OpenAI, the maker of ChatGPT and vanguard of the new wave of disruption sweeping through the economy, has taken a break from buying other artificial intelligence firms to invest in a daily three-hour online chat show.
On Friday, OpenAI said it had bought the Technology Business Programming Network, which has 11 employees and airs a marquee show hosted by John Coogan and Jordi Hays, for an undisclosed amount reportedly in the “low hundreds of millions”.
While TBPN’s viewership numbers are low relative to other popular influencers and livestream channels, it has become a favourite of Silicon Valley executives, making the purchase a potential vehicle for OpenAI to shape perceptions of artificial intelligence.
OpenAI executive Fidji Simo, who oversaw the development of Facebook’s stories and news feed functions in her time at that company, suggested to employees in a memo that the purchase would help OpenAI spread its views.
“One thing that’s become clear is that the standard communications playbook just doesn’t apply to us,” Simo said. She said the show would help OpenAI “create a space for a real, constructive conversation about the changes AI creates – with builders and people using the technology at the centre”.
As well as conducting interviews and discussing news items, Coogan and Hays discuss arguments made by their audience and others in the AI space, such as marketers’ use of AI-generated memes.
The writer’s example was a fake video of actor Paapa Essiedu fighting the late Alan Rickman in a UFC match, which he said countered racist negativity around Essiedu being cast in the new Harry Potter series. The video showed Rickman punching and knocking out Essiedu. Coogan and Hays were impressed by the quality of the video.
OpenAI chief executive Sam Altman is a fan of the show. He also invested in Coogan’s first company, the dystopian meal replacement formula Soylent, which launched in 2013, was halted briefly in 2016 because it made people sick, and was sold in 2023 for $7.8 million. And even though TBPN has hosted flattering interviews with OpenAI competitors including Meta’s Mark Zuckerberg and Microsoft’s Satya Nadella, Altman said he wasn’t taking control of the content.
“I don’t expect them to go any easier on us”, he said in a social media post. “[I] am sure I’ll do my part to help enable that with occasional stupid decisions.”
Why the buy?
So why purchase the company if you’re just going to let it keep going in the same direction it’s already going? The likely answer is that OpenAI, along with other AI and tech companies, desperately needs the positive press, and that it has an interest in making sure TBPN stays around.
Several tech leaders have expressed a mistrust of traditional media, or in the case of serial entrepreneur Elon Musk and senior venture capitalist Marc Andreessen, an open hostility.
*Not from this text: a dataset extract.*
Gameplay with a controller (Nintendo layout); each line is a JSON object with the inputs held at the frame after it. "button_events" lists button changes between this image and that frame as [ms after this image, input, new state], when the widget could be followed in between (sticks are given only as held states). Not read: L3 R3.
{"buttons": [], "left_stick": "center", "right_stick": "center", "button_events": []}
AI in particular is facing increased scrutiny as public sentiment appears to sour on the category, more companies are pulled into regulatory scuffles, more serious ethical quandaries emerge, and the amount of money and resources going towards the technology becomes truly immense. Even fans of some AI products have become disenfranchised by frequent changes, such as the surprise shuttering of OpenAI’s Sora video generation model.
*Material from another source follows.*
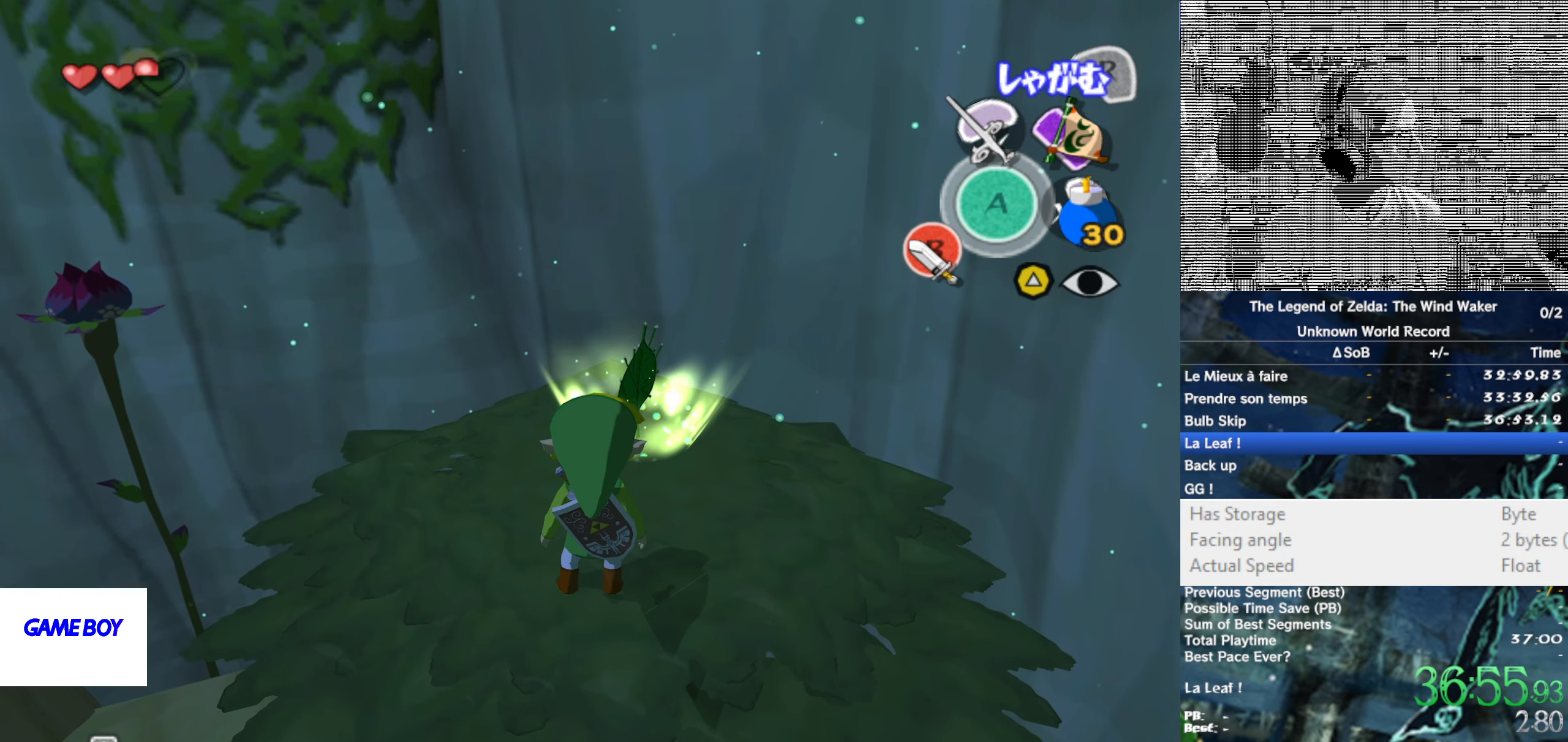
{"buttons": ["L1"], "left_stick": "center", "right_stick": "center"}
So it does make sense for OpenAI, which is valued at $US850 billion ($1.2 trillion), to want to support TBPN. Coogan and Hays are insiders. They understand the founder mentality and are enthusiastically positive about “builder” stories where small teams find a way to make billions selling innovative products. They’re anti-regulation. They’re optimistic about AI and crypto, but in a business sense, which sets them apart from other influencers shilling and boosting AI to consumers.
Andreessen has urged tech leaders to become the media, controlling which messages are pushed to an audience and how. Last year, he acquired the tech podcast network Turpentine. Musk acquired Twitter in 2022 and rebranded it as X. Salesforce founder Marc Benioff (another recent guest on TBPN) bought Time magazine in 2018. Amazon founder Jeff Bezos bought The Washington Post in 2013. Most recently, Oracle founder Larry Ellison has been driving the growth of Paramount Skydance, including an upcoming acquisition of Warner Bros.
Google already owns YouTube, and Meta already owns Instagram, which gives them their own influence on news. And practically every tech giant is pushing to have their AI agents digest and mediate news from the web to feed directly to the audience. All of this taken together means that, down the track, pro-technology voices could dominate platforms.
And to that end, there could be more to OpenAI’s TBPN acquisition than there appears on the surface.
If OpenAI has designs on creating its own AI news system, the talk show provides a perfect test case and an ideal initial set of training data. The company now owns hundreds of hours of discussion, which it could match against public data like X posts and RSS feeds, to build a model of how announcements and posts become informative and engaging conversation. Then, a 24-hour news channel staffed mostly by AI, but with real news and real interviews, becomes viable, with clips and summaries generated on demand.